Quem olha para a serra?
Joaquim Antunes foi guarda-florestal, em Valhelhas, durante 27 anos. E recorda-se de um tempo em que existiam, só no vale que contempla, mais três casas de guarda, mais três colegas de profissão, que calcorreavam e vigiavam a Serra da Estrela, dia-sim, dia-sim. “Quando viam um foco de fumo, deslocavam-se logo ao local e chamavam o socorro. Agora não há ninguém, a não ser os sapadores.”
Em 2014, ano em que se reformou, Joaquim era já o último naquele lugar. “Já não havia ninguém.” E ninguém, no entretanto, o veio substituir. “Hoje já não há ninguém a vigiar como antigamente”, queixa-se à Renascença.
Porquê?
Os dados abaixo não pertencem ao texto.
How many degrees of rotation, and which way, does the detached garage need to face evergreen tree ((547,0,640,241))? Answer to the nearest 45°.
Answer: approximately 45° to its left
Em 2006, o primeiro Governo de José Sócrates extinguiu o Corpo Nacional da Guarda Florestal, por questões de “racionalidade e eficiência económica”, e passou a integrar estes profissionais na Guarda Nacional Republicana (GNR). “Na GNR, quem é que anda para lá a fazer vigilância nas matas? É de carro. Passar para aqui e para além. Agora vigilâncias no terreno nada”, aponta.
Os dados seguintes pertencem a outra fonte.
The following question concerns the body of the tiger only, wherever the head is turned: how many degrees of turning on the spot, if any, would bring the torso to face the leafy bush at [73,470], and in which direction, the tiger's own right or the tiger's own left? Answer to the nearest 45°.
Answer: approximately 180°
As rondas no terreno acabaram. Para trabalhar, Joaquim teve de começar a apresentar-se no posto da GNR de Manteigas. “Andávamos para aí a fazer voltas, para autuar. Mas a vigilância nada.”
O homem de 68 anos ostenta na cabeça, de forma orgulhosa, um boné do seu antigo ofício. É notório que gosta de falar do que foi em tempos. E que não perdeu o hábito de ver as veredas da serra como o seu escritório. Por isso mesmo, custa-lhe falar do combate ao incêndio que varreu a aldeia.
“Os bombeiros [vindos de fora] andavam para aí desorientados. Na noite de segunda, tive de ir a Belmonte com alguns pôr gasolina, por duas vezes, porque eles não sabiam o caminho para lá”, conta.
Pousada no topo de uma colina, a casa do guarda-florestal – onde Joaquim ainda mora, juntamente com a esposa –, não ardeu por pouco. Sozinho, assoberbado, colocou “as bilhas do gás dentro do tanque” e foi obrigado a fugir. “Estava um grande calor, a gente derretia.”
Uma pequena construção que servia de arrumo da casa foi destruída, o telhado abateu; entre outras coisas, uma motorizada antiga, que Joaquim utilizava para fazer as suas rondas, foi tomada pelas chamas. “Aprende-se é no terreno. Uma secretária é muito diferente do terreno”, sentencia.